Byzantine-Robust Distributed Learning: Towards Optimal Statistical Rates
This addresses security issues in large-scale distributed learning for applications requiring robustness against adversarial behavior, representing a significant but incremental advance in statistical performance.
The paper tackles the problem of Byzantine failures in distributed learning by developing robust algorithms based on median and trimmed mean operations, achieving order-optimal statistical error rates for strongly convex losses and proposing a communication-efficient median-based algorithm with one round.

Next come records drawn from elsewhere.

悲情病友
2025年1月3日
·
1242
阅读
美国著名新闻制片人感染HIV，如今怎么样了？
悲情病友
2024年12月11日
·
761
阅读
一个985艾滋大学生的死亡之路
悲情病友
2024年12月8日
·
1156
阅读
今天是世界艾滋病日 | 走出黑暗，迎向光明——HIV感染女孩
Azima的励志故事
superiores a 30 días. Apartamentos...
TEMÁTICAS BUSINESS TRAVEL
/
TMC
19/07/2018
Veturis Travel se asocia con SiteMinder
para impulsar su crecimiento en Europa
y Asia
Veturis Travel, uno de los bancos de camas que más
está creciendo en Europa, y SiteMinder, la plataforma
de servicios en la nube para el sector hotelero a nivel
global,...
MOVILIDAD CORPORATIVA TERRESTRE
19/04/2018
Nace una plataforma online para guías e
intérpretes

In large-scale distributed learning, security issues have become increasingly important. Particularly in a decentralized environment, some computing units may behave abnormally, or even exhibit Byzantine failures -- arbitrary and potentially adversarial behavior. In this paper, we develop distributed learning algorithms that are provably robust against such failures, with a focus on achieving optimal statistical performance. A main result of this work is a sharp analysis of two robust distributed gradient descent algorithms based on median and trimmed mean operations, respectively. We prove statistical error rates for three kinds of population loss functions: strongly convex, non-strongly convex, and smooth non-convex. In particular, these algorithms are shown to achieve order-optimal statistical error rates for strongly convex losses. To achieve better communication efficiency, we further propose a median-based distributed algorithm that is provably robust, and uses only one communication round. For strongly convex quadratic loss, we show that this algorithm achieves the same optimal error rate as the robust distributed gradient descent algorithms.